BEGIN SUPPLIED ENTRIES

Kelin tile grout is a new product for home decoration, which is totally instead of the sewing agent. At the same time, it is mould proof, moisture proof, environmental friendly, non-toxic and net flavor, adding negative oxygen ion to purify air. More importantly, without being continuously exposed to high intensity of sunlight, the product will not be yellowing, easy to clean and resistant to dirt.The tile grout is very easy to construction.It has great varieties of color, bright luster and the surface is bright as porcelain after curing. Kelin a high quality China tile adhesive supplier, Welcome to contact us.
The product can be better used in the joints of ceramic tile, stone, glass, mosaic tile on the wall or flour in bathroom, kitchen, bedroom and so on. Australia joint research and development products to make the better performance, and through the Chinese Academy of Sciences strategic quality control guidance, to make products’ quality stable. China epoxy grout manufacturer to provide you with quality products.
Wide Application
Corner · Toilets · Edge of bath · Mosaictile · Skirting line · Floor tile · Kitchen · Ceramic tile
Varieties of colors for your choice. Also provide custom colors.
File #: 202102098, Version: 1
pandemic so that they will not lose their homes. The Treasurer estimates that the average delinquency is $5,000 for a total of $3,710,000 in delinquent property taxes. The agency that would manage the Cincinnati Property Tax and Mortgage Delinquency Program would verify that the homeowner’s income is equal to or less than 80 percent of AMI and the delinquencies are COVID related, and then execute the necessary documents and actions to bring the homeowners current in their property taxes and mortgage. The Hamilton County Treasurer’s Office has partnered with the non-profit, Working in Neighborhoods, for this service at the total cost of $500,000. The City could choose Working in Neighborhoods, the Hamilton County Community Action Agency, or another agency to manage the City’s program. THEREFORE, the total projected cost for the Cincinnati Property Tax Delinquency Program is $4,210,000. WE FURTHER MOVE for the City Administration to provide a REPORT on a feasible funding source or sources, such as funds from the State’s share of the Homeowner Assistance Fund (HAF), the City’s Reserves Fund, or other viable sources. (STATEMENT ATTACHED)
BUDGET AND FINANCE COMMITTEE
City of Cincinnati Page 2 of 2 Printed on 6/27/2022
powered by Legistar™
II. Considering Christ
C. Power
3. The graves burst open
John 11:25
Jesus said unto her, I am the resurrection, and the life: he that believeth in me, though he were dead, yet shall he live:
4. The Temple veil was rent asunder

END SUPPLIED ENTRIES

#### [YOUR TASK]
The answer should be the complete set of records, printed exactly.

#### [RESULT]
Kelin tile grout is a new product for home decoration, which is totally instead of the sewing agent. At the same time, it is mould proof, moisture proof, environmental friendly, non-toxic and net flavor, adding negative oxygen ion to purify air. More importantly, without being continuously exposed to high intensity of sunlight, the product will not be yellowing, easy to clean and resistant to dirt.The tile grout is very easy to construction.It has great varieties of color, bright luster and the surface is bright as porcelain after curing. Kelin a high quality China tile adhesive supplier, Welcome to contact us.
The product can be better used in the joints of ceramic tile, stone, glass, mosaic tile on the wall or flour in bathroom, kitchen, bedroom and so on. Australia joint research and development products to make the better performance, and through the Chinese Academy of Sciences strategic quality control guidance, to make products’ quality stable. China epoxy grout manufacturer to provide you with quality products.
Wide Application
Corner · Toilets · Edge of bath · Mosaictile · Skirting line · Floor tile · Kitchen · Ceramic tile
Varieties of colors for your choice. Also provide custom colors.
File #: 202102098, Version: 1
pandemic so that they will not lose their homes. The Treasurer estimates that the average delinquency is $5,000 for a total of $3,710,000 in delinquent property taxes. The agency that would manage the Cincinnati Property Tax and Mortgage Delinquency Program would verify that the homeowner’s income is equal to or less than 80 percent of AMI and the delinquencies are COVID related, and then execute the necessary documents and actions to bring the homeowners current in their property taxes and mortgage. The Hamilton County Treasurer’s Office has partnered with the non-profit, Working in Neighborhoods, for this service at the total cost of $500,000. The City could choose Working in Neighborhoods, the Hamilton County Community Action Agency, or another agency to manage the City’s program. THEREFORE, the total projected cost for the Cincinnati Property Tax Delinquency Program is $4,210,000. WE FURTHER MOVE for the City Administration to provide a REPORT on a feasible funding source or sources, such as funds from the State’s share of the Homeowner Assistance Fund (HAF), the City’s Reserves Fund, or other viable sources. (STATEMENT ATTACHED)
BUDGET AND FINANCE COMMITTEE
City of Cincinnati Page 2 of 2 Printed on 6/27/2022
powered by Legistar™
II. Considering Christ
C. Power
3. The graves burst open
John 11:25
Jesus said unto her, I am the resurrection, and the life: he that believeth in me, though he were dead, yet shall he live:
4. The Temple veil was rent asunder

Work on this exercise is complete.